THE WRAP: China probes telco monopolies; Alca-Lu bags Chinese fiber deal

It was a week of price-fixing allegations for Chinese telcos, while PCCW made plans for its IPO and Taiwan accelerated its 4G spectrum timetable.
The antitrust division of China’s National Development and Reform Commission (NDRC) revealed this week that it was investigating the country’s two fixed-line operators, China Telecom and China Unicom, over alleged price fixing in the broadband access market.
Both operators said they are cooperating with the investigation. If they’re found guilty of anti-trust activity, they face penalties of up to 10% of their annual revenues from internet access services.
The revelations came just a day after China Telecom revealed plans to sell mobile services in the US under its own brand, initially as an MVNO, targeting Chinese expats and students, as well as frequent travelers between the two countries.
The anti-trust announcement also emerged just as Alcatel-Lucent announced it was chosen by Unicom as the lead supplier in a major FTTH deployment. Alca-Lu will supply GPON FTTH equipment to Unicom in 29 provinces for consumer broadband services.
It was also the week where Huawei Technologies firmly rejected claims that it supplied equipment to aid in internet monitoring and web censorship in Iran.
The Chinese vendor’s Device business unveiled its first own-brand smartphones for the UK market. The Vision smartphone is due later this quarter, and the MediaPad tablet early 2012.
In other news for the week, PCCW launched its global IPO of 32% of Hong Kong Telecommunications Limited (HKT).
PCCW expects to raise up to HK$11 billion ($1.41 billion) from the spinoff of its telecom operations into a listed business trust. Credit ratings agency Moody's said the offer would allow PCCW cut its net debt by around $1.5 billion if the listing proceeds as planned.
In Taiwan this week, the government slashed two years off its 4G auction schedule, and now plans to commence the process by 2013.
The government reportedly plans to auction six 4G licenses, either the 700-MHz or 2.6-GHz bands. Whether the 700-MHz band will be on offer by then depends on the military, which currently owns it.
In other regulatory news, Hong Kong’s Ofta issued new rules policing promotions for unlimited broadband plans for both mobile and fixed-line services.

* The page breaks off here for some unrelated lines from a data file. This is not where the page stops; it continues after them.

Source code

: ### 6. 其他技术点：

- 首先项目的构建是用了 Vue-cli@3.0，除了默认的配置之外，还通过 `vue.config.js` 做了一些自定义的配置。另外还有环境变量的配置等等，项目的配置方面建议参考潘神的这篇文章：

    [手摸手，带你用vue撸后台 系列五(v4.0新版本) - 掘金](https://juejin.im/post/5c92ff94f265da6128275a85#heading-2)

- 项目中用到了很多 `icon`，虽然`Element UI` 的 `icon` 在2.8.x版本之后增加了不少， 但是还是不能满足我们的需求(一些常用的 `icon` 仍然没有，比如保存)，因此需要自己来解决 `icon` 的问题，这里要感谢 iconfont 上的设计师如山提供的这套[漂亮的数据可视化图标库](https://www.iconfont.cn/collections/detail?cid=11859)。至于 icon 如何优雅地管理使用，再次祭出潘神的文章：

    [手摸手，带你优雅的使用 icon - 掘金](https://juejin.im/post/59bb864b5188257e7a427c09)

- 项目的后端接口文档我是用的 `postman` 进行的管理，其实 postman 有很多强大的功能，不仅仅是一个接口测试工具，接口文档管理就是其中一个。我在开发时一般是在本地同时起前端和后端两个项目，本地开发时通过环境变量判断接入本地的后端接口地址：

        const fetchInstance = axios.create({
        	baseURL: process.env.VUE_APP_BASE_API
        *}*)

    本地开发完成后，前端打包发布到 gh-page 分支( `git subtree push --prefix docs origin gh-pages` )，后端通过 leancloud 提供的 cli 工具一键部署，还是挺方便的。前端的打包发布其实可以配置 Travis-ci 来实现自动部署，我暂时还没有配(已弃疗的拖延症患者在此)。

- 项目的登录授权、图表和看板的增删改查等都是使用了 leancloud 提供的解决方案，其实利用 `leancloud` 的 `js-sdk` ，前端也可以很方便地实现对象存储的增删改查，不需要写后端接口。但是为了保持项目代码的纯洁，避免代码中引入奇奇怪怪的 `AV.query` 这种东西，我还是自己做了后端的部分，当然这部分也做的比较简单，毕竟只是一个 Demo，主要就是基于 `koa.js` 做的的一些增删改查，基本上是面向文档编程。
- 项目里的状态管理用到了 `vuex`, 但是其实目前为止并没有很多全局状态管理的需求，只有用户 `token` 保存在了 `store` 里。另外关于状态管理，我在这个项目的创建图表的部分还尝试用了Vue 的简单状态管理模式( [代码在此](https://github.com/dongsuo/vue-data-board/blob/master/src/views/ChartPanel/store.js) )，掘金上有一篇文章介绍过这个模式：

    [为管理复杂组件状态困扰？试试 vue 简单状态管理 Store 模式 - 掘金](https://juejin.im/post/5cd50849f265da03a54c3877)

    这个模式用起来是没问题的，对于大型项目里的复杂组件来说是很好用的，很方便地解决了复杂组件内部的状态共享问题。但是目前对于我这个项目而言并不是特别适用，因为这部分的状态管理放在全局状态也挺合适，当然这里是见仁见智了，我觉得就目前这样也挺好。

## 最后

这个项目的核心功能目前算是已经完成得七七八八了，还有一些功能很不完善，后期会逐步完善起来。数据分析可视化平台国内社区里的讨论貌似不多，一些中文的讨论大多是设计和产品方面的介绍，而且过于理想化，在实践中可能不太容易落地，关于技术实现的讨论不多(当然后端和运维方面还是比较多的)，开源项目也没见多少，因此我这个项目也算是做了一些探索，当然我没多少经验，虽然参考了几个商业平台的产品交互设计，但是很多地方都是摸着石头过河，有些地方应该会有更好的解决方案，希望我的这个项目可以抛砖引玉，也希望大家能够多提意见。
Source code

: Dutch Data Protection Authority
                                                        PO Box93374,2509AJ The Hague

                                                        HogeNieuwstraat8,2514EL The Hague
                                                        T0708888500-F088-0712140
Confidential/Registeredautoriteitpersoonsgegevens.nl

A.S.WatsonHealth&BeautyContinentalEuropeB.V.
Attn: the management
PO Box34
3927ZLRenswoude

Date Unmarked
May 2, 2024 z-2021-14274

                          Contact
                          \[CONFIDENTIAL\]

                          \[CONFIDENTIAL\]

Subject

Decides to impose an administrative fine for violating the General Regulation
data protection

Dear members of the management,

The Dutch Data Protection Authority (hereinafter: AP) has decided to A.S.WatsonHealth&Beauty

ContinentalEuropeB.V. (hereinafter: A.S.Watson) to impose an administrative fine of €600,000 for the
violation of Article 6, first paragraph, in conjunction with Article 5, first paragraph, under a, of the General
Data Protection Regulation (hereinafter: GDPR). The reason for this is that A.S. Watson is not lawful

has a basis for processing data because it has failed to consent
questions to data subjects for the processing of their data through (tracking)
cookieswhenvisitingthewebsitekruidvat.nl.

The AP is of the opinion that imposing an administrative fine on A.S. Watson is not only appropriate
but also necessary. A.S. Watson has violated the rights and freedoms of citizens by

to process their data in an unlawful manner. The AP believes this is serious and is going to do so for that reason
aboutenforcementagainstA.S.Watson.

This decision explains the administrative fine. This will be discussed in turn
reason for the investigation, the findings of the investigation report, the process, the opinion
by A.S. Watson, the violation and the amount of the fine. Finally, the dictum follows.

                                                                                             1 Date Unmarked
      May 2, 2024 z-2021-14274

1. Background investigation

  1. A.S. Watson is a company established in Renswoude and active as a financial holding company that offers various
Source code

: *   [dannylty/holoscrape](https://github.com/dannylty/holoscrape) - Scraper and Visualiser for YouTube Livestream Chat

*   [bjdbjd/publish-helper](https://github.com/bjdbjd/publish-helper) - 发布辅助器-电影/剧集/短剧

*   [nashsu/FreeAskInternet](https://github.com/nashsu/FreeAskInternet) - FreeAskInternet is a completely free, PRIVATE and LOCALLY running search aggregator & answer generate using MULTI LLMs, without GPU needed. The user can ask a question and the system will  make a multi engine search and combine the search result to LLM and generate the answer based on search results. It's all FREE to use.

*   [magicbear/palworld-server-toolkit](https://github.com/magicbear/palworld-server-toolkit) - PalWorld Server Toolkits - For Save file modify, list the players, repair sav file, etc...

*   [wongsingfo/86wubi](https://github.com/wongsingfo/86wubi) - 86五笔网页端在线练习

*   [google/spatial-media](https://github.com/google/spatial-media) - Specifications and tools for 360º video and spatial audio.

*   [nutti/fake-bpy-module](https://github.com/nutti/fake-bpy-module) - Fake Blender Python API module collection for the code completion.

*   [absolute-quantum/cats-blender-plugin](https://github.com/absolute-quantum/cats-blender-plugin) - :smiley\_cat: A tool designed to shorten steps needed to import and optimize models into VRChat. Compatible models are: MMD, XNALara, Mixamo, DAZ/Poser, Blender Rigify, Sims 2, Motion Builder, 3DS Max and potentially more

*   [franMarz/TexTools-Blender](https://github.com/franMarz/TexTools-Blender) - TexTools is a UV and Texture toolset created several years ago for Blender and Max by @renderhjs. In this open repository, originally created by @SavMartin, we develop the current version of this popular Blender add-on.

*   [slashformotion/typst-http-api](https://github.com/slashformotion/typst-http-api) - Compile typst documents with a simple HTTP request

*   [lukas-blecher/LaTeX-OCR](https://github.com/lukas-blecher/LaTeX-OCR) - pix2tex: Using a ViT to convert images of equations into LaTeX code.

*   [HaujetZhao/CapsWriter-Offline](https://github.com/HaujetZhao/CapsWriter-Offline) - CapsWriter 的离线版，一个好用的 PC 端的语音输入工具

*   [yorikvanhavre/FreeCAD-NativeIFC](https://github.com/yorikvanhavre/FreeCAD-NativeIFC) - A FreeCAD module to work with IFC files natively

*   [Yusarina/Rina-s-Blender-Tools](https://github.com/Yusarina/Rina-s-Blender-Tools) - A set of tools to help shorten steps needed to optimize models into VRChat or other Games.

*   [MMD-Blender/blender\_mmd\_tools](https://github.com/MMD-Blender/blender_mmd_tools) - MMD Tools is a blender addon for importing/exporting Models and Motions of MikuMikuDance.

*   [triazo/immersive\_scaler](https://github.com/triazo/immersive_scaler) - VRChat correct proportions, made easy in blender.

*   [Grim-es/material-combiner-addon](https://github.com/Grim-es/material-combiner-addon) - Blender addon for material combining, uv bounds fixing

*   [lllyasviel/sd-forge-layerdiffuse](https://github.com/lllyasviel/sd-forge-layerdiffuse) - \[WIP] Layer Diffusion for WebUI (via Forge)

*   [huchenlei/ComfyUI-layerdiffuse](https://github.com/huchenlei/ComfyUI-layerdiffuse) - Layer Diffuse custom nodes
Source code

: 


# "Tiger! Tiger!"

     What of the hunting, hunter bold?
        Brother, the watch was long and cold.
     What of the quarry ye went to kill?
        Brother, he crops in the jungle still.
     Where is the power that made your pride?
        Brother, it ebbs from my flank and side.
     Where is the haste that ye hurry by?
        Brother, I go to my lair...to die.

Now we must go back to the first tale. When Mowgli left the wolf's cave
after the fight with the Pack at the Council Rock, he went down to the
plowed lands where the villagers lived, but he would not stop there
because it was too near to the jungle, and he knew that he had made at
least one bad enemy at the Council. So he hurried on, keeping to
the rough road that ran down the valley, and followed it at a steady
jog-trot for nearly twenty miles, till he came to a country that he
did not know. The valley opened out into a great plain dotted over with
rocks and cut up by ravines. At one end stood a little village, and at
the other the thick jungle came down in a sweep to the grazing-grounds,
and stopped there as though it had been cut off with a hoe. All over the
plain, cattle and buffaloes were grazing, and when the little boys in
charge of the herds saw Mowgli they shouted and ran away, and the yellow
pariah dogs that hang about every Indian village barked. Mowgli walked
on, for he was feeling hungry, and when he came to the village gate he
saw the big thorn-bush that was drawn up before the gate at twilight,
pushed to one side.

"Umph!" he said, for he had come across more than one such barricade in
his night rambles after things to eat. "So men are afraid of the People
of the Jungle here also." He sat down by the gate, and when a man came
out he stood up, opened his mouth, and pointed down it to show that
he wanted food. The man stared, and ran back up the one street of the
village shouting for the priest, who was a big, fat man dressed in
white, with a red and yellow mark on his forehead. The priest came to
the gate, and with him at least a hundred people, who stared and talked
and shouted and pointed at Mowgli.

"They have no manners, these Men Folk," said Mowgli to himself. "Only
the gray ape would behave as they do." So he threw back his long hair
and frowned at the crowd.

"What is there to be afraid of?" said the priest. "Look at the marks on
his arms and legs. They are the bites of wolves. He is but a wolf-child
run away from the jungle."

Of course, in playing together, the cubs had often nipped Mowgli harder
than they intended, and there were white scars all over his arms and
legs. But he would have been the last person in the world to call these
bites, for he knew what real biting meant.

Tighter regulation was one reason Deutsche Telekom offered for a fall in revenue during 3Q, however tight cost controls enabled the operator to grow net profit 14.6% year-on-year to €1.1 billion, and reiterate full-year guidance.
Meanwhile, Alcatel-Lucent chief Ben Verwaayen lowered fourth quarter predictions on the back of what he called an unsatisfactory 3Q11, but promises radical action to cut costs by €500 million.
The good news: overall global service provider revenue will reach $1.86 trillion in 2011, after growing nearly twice as fast as during 2010, according to Infonetics, which is projecting 7.6% higher spending this year, compared to a 4.1% increase in 2010.
Stat of the week: India's internet user base surpassed 112 million by the end of September – up 26% from a year ago – according to the Internet & Mobile Association of India.
And finally, it was the week that Adobe finally called time on mobile Flash.

Adobe announced on its blog that it will stop providing updates to its Flash software for mobile devices in favor of HTML5 after it releases Flash Player 11.1 for Android and BlackBerry PlayBook.